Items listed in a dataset
**********

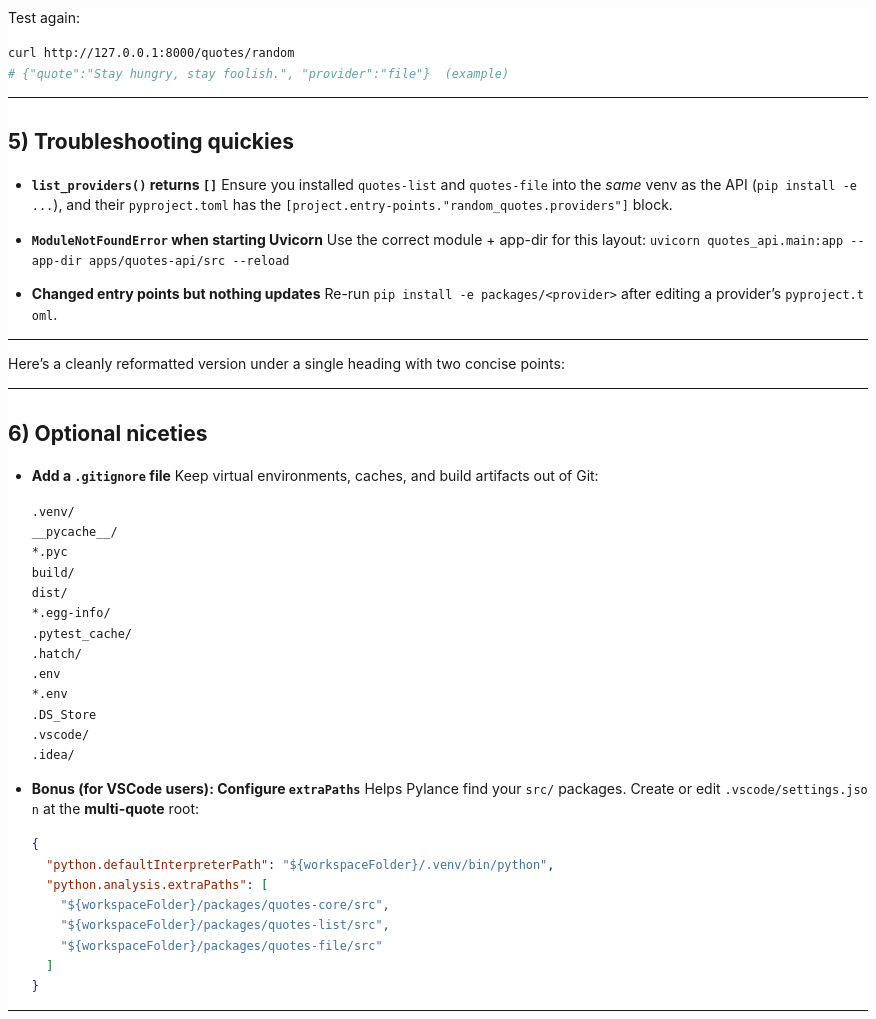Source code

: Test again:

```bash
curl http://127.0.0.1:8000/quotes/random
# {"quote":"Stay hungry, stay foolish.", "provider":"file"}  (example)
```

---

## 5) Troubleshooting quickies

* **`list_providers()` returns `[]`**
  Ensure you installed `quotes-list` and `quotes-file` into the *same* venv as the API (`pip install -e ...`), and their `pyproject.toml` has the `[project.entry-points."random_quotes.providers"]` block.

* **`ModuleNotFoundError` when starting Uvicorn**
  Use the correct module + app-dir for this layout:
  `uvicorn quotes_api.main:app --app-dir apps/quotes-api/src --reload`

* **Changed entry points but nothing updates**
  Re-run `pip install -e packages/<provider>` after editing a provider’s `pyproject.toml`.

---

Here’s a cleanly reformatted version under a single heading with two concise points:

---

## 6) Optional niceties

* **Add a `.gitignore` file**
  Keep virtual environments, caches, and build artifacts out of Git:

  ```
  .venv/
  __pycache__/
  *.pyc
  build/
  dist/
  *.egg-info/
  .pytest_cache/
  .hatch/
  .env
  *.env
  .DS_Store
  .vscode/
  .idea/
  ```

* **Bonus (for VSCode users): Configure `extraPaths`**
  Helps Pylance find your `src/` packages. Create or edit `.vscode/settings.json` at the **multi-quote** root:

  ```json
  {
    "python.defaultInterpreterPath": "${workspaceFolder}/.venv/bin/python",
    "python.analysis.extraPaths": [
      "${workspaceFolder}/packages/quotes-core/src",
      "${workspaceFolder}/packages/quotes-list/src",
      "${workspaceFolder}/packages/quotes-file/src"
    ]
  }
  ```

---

**********

[Task brief]
The reply has to reproduce every line above verbatim and contain no pictures.

[Written answer]
Source code

: Test again:

```bash
curl http://127.0.0.1:8000/quotes/random
# {"quote":"Stay hungry, stay foolish.", "provider":"file"}  (example)
```

---

## 5) Troubleshooting quickies

* **`list_providers()` returns `[]`**
  Ensure you installed `quotes-list` and `quotes-file` into the *same* venv as the API (`pip install -e ...`), and their `pyproject.toml` has the `[project.entry-points."random_quotes.providers"]` block.

* **`ModuleNotFoundError` when starting Uvicorn**
  Use the correct module + app-dir for this layout:
  `uvicorn quotes_api.main:app --app-dir apps/quotes-api/src --reload`

* **Changed entry points but nothing updates**
  Re-run `pip install -e packages/<provider>` after editing a provider’s `pyproject.toml`.

---

Here’s a cleanly reformatted version under a single heading with two concise points:

---

## 6) Optional niceties

* **Add a `.gitignore` file**
  Keep virtual environments, caches, and build artifacts out of Git:

  ```
  .venv/
  __pycache__/
  *.pyc
  build/
  dist/
  *.egg-info/
  .pytest_cache/
  .hatch/
  .env
  *.env
  .DS_Store
  .vscode/
  .idea/
  ```

* **Bonus (for VSCode users): Configure `extraPaths`**
  Helps Pylance find your `src/` packages. Create or edit `.vscode/settings.json` at the **multi-quote** root:

  ```json
  {
    "python.defaultInterpreterPath": "${workspaceFolder}/.venv/bin/python",
    "python.analysis.extraPaths": [
      "${workspaceFolder}/packages/quotes-core/src",
      "${workspaceFolder}/packages/quotes-list/src",
      "${workspaceFolder}/packages/quotes-file/src"
    ]
  }
  ```

---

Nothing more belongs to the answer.